On the occasion of the fifth anniversary of 9/11, there’s been a flurry of articles trying to come to grips with the relationship between that horrific event and the ensuing implosion of the airline industry.
No sector of the U.S. economy was as battered as the airlines. Some pertinent data points cited in a piece inTheStreet.com:
During the six years from 1995 through 2000, airlines were consistently profitable, earning $23 billion, including a record $5.4 billion in 1999.
Between 2001 and 2005, the industry lost $35 billion.
Since August 2001, about 155,000 airline industry employees have lost their jobs, a reduction of 29%.
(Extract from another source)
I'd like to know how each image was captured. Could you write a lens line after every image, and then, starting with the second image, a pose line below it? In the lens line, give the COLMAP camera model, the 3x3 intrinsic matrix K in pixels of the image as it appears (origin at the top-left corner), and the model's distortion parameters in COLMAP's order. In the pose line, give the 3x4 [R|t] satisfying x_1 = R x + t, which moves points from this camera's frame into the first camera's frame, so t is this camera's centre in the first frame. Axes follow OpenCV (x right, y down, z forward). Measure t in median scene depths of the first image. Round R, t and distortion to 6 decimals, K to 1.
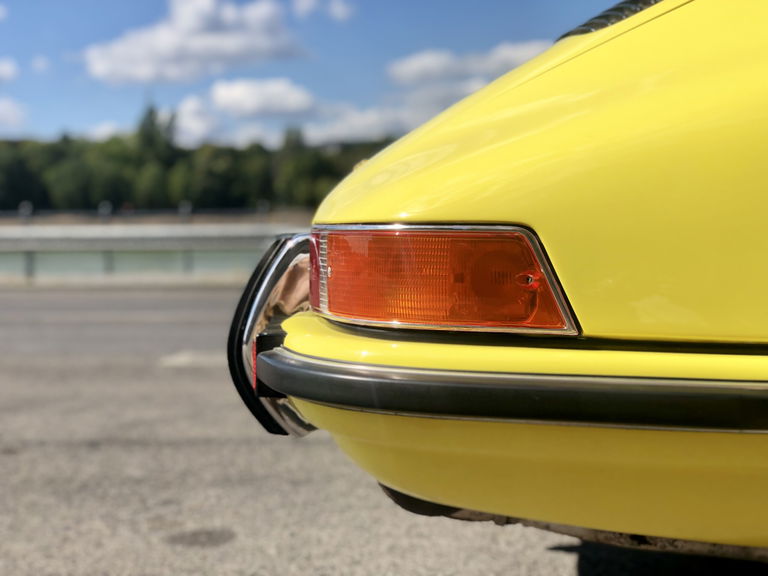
lens RADIAL K [[1176.9, 0, 385.0], [0, 1176.9, 291.4], [0, 0, 1]] dist [0.132400, 0.000000]
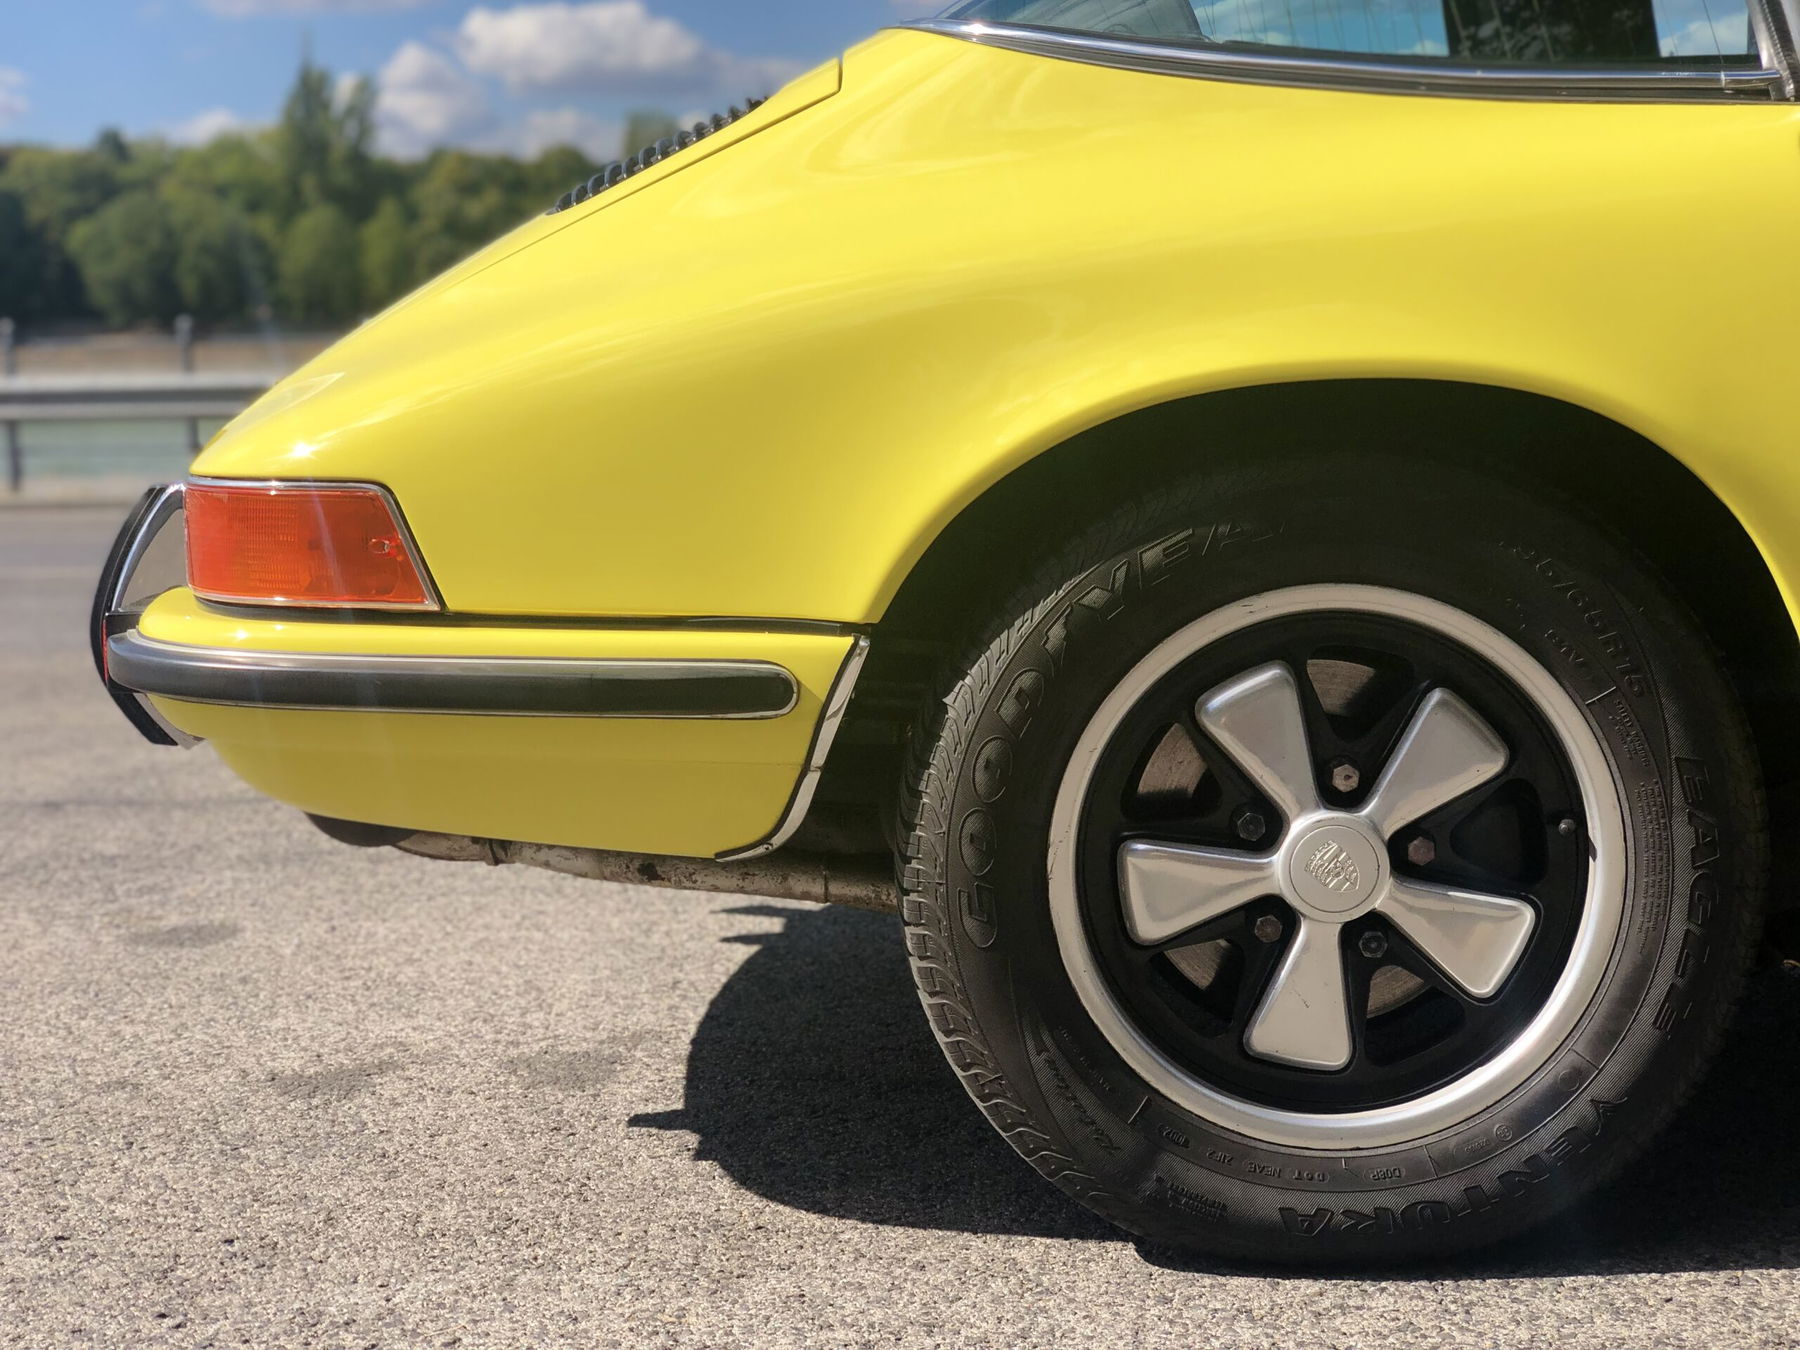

Legacy airlines have cut 816 mainline jets from their fleets, a reduction of 23%.
The story of 9/11’s effect on the airlines probably needs to be told. But it tends to obscure the “real” story, which puts the airlines’ recent travails into a longer-term perspective.
For all the focus on the effects of 9/11, the story of the airlines’ meltdown at the turn of this century should be traced back to the Airline Deregulation Act of 1978. The period following deregulation has been a long, agonizingly slow process of adaptation to the new free-for-all operating environment.
The events of 9/11 accelerated the pace of that evolution, certainly. But the airline business today, warts and all, has its roots in deregulation, not in terrorism.